_Source extract_
For NEC Australia, a company that has long been in the biometric technology game, it only cooperates with governments or private entities that adhere to privacy legislation and act ethically.

"The trade off in information and data gathering needs to be balanced by social data creation. The misuse of personal data that could infringe on an individual's right to privacy without a legitimate reason (and where there is no criminal investigation or security concern) is not something NEC would condone or support," a company spokesperson told ZDNet.

Australia's move towards facial recognition

Despite growing calls by human rights advocates, privacy champions, and industry condemning the way facial recognition technology is used and the interference it has on individual privacy, the Australian government continues to push ahead with its proposed Identity-matching Services Bill 2018.

If passed, the legislation would give legal authority for the Department of Home Affairs to collect, use, and disclose identifiable information to operate a central hub of a facial recognition system that would link up identity-matching systems between government agencies.

The Australia-wide initiative would allow state and territory law enforcement agencies to have access to the country's new face-matching services to access passport, visa, citizenship, and driver licence images from other jurisdictions.

The initiative would be comprised of two parts: The Face Verification Service (FVS), which is a one-to-one image-based verification service that can match a person's photo against an image on one of their government records, while the Face Identification Service (FIS) is a one-to-many, image-based identification service that can match a photo of an unknown person against multiple government records to help establish their identity.

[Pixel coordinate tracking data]
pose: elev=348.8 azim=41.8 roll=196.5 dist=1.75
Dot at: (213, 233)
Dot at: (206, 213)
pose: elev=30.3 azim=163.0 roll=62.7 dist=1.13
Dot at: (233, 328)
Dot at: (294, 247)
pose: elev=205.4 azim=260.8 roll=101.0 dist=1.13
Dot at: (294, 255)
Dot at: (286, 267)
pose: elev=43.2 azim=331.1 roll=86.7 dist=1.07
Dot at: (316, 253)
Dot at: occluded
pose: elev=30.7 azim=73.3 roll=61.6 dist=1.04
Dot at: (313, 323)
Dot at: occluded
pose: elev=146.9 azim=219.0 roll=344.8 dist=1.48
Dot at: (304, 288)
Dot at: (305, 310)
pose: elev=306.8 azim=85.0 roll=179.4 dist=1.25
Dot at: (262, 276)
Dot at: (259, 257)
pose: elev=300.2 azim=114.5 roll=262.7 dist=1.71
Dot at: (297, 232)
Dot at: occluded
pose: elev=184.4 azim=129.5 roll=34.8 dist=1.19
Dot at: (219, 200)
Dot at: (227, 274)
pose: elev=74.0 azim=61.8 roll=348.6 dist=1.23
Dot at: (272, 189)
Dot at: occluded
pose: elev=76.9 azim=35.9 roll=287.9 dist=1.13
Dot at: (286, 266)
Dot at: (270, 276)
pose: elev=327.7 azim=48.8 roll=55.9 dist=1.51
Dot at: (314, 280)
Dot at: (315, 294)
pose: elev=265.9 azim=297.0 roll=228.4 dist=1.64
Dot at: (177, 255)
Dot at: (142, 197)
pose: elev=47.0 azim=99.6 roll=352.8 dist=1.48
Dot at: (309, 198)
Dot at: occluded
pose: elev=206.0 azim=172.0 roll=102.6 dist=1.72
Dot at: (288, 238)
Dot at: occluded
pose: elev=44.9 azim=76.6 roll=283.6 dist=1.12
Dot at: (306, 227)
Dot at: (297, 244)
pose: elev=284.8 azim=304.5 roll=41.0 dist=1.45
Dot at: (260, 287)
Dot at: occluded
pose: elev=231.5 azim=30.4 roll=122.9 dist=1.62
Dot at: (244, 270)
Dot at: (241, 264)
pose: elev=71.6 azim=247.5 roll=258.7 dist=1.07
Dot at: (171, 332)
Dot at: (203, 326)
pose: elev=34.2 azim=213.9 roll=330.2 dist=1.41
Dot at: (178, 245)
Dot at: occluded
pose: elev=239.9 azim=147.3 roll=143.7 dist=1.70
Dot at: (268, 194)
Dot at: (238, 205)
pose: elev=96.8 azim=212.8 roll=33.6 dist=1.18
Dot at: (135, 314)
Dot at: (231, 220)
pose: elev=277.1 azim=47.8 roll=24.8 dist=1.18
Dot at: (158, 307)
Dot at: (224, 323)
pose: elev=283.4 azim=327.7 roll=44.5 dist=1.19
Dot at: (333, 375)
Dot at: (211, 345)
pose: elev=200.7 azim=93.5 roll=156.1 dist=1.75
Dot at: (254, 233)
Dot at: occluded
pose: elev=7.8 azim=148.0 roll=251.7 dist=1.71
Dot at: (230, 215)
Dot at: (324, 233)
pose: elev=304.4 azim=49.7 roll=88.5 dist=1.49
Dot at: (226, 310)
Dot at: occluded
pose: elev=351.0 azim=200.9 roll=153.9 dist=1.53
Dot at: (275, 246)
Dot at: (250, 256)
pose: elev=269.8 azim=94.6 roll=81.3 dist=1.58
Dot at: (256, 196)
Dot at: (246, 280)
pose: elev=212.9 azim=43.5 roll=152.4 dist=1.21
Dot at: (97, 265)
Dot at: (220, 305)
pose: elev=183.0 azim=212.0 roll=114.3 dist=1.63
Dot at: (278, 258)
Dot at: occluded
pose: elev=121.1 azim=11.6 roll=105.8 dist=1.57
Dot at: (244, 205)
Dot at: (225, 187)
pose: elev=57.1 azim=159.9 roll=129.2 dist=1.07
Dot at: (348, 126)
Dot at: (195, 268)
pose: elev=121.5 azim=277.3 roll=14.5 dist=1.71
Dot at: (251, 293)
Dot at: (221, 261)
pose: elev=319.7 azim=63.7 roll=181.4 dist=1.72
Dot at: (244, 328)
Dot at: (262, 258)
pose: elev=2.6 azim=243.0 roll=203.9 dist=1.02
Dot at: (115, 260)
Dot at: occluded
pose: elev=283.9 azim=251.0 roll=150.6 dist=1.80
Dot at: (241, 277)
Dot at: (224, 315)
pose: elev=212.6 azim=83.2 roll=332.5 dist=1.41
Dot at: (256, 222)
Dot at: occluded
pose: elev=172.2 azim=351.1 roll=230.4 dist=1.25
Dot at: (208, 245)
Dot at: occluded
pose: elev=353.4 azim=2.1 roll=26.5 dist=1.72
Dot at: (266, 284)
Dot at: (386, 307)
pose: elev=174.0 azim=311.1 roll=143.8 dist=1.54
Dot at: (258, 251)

_Instructions_
(A) Turn the paragraph in the facial recognition excerpt that begins "The initiative would be comprised of two parts" into a short list that keeps its main facts.
(B) Resume the facial recognition excerpt after its final sentence.

_Task results_
(A)
The initiative would have two parts:
- Face Verification Service (FVS): a one-to-one, image-based verification service that matches a person's photo against an image on one of their government records.
- Face Identification Service (FIS): a one-to-many, image-based identification service that matches a photo of an unknown person against multiple government records to help establish their identity.

(B)
Setting the boundaries

Although introducing facial recognition technology may not be as bad it seems, Lovell said.

Lovell pointed to how people are unfazed by the use of facial recognition technology at Australia's international airports, for instance.

"It's not a big problem at border control, and there's not a lot of concern around that. For most of us, it's a huge advantage to use facial recognition at borders because it's much faster," he said.

"People are worrying about things that don't exist at the moment. They're all that potentially could happen and not so much that we're familiar with."

He explained how people naturally would accept public surveillance if they personally benefitted from it in some way, whether that means gaining from the convenience of it or earning money.

"The trouble with public surveillance today is people think they're getting nothing for it, except an invasion of my privacy," he said.

Read more: Second-gen facial recognition tech aims to improve biometric security (TechRepublic)

At the same time, facial recognition could work if everyone complied to the implicit contract that exists with surveillance, Lovell explained.

"If you use surveillance and say it's for the purpose of public safety, but then you start using what has been captured by the cameras for another purpose that's where you have to be careful. It's like saying videos can be used for many things, but the question is are you using it for something where there's no consent."

NEC Australia emphasised that de-identifying, encrypting, and securely storing data could help protect individual rights to privacy when facial recognition technology is in use. The company also stressed the importance for unnecessary biometric templates to not be collected and stored.  

However, EFA's Lindsey Jackson said that as long as a formal policy framework for facial recognition is not in place, there would always be an opportunity for government and private industry to exploit the technology to their own advantage -- or worse, use it in more nefarious ways.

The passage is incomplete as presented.